Printed copies of the brochure can be obtained through supervisory channels. Investigators are to provide this information as part of the education and outreach they perform to provide regulatory food safety, food defense, and other compliance information to in-commerce businesses, owners and operators, employees, and others.
B. In addition, Investigators are to provide the firm’s management with a copy of the letter that explains FSIS’s pilot project. The letter can be obtained through supervisory channels.
IV. RTE RETAIL DELI TOOL
A. When conducting in-commerce surveillance at a retail firm that slices or prepares deli products, Investigators are to complete the RTE Retail Deli Tool in PHIS.
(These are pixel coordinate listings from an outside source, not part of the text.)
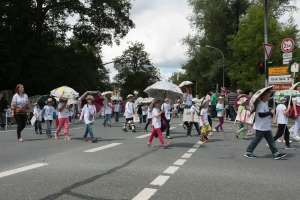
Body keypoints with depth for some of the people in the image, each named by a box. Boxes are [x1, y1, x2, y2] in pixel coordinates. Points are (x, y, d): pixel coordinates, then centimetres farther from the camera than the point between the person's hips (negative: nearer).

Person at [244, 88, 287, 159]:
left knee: (271, 139, 9)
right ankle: (248, 152, 11)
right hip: (261, 127, -10)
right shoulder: (261, 104, -20)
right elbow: (261, 114, -27)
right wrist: (270, 112, -20)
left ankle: (276, 153, 12)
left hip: (266, 127, 10)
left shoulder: (265, 103, 12)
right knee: (257, 139, 0)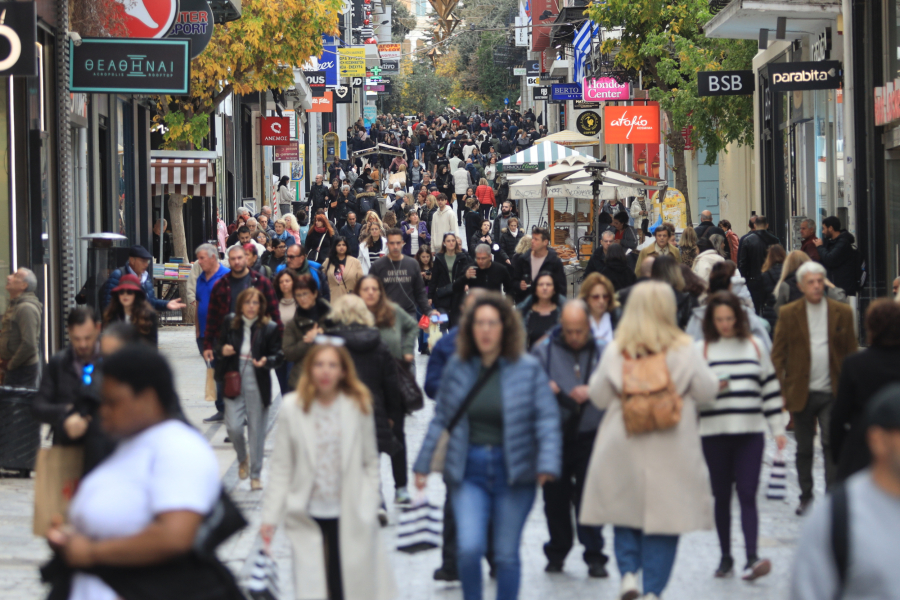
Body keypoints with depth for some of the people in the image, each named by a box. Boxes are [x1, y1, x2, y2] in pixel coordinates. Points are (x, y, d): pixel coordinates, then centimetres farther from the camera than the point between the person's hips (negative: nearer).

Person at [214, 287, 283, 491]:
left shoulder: (270, 328, -4)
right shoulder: (230, 322, 4)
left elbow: (278, 355, -2)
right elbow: (219, 344, 15)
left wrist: (266, 361, -23)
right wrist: (222, 350, -8)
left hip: (257, 384, -2)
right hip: (234, 380, 2)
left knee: (257, 429, 3)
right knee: (233, 426, -6)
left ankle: (256, 474, 16)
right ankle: (242, 459, 26)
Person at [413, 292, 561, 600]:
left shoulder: (528, 369, -4)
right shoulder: (457, 367, 3)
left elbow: (547, 421, -8)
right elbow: (440, 420, 10)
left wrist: (547, 465, -21)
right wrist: (423, 465, 9)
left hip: (513, 471, -1)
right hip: (469, 471, 1)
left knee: (507, 554, 6)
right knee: (469, 548, -14)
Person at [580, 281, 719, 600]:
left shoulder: (615, 351, -3)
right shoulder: (684, 351, -7)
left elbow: (598, 397, 4)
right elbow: (706, 393, 0)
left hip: (622, 450, 1)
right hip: (671, 452, -1)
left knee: (625, 514, 15)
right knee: (664, 517, 6)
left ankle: (628, 573, -1)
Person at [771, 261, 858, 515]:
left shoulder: (842, 313, 5)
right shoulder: (788, 314, 3)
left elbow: (851, 352, 7)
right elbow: (778, 354, 4)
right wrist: (782, 388, -4)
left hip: (832, 393, -1)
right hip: (801, 393, 1)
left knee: (831, 444, -10)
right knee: (804, 449, 10)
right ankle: (806, 497, 23)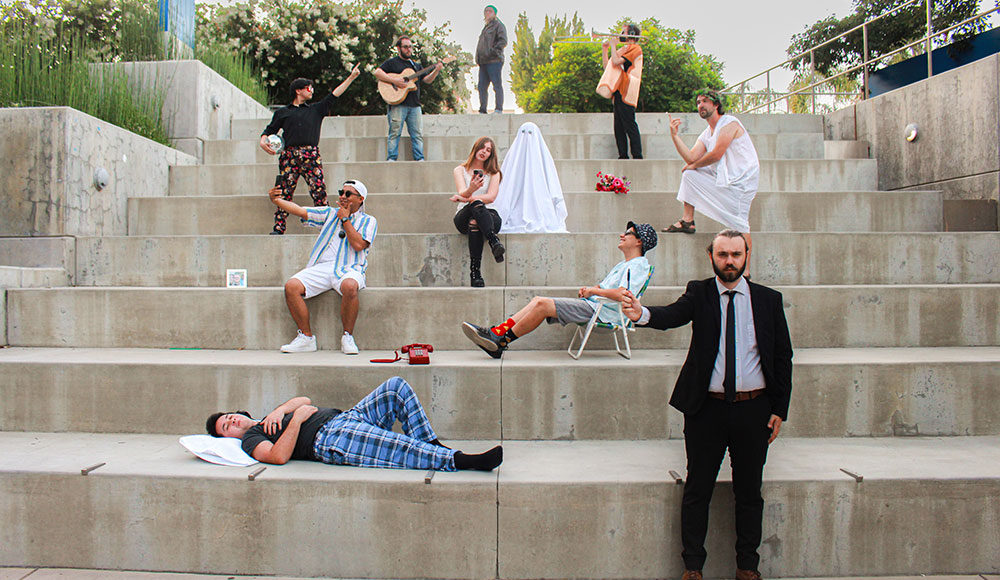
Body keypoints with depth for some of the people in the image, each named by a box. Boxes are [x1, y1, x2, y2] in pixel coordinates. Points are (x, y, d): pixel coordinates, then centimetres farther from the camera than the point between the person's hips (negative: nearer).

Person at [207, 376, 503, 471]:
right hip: (329, 439, -9)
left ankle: (432, 444, -10)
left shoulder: (271, 420, 33)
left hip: (344, 417, 9)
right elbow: (279, 456, -13)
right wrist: (297, 418, -15)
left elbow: (304, 400, 26)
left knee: (396, 387, -7)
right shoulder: (251, 438, 8)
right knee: (402, 449, -32)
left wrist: (280, 411, 7)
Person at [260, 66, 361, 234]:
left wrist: (351, 77, 19)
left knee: (319, 190, -10)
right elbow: (270, 130, 20)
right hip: (289, 155, -1)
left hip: (311, 155, 1)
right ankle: (278, 227, -2)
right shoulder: (282, 112, 20)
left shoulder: (316, 110, 22)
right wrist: (263, 141, -1)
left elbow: (334, 95, 21)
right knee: (284, 192, -5)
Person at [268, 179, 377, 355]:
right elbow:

B. Investigators are not to ask the firm’s manager or employees to answer the questions in the RTE Retail Deli Tool. Investigators are to make independent observations. Investigators may request records in addition to those required to be kept under 9 CFR 320.1 or 381.175 (e.g., records that show the firm is cleaning every four hours or rotating sanitizers) in order to identify industry practices and to determine whether the firm is following the FSIS Retail Lm Guideline. Investigators also may make inquiries to clarify their findings.
C. After completing the RTE Deli Tool in PHIS, investigators are to discuss any vulnerability that they observed with the firm’s manager or employees.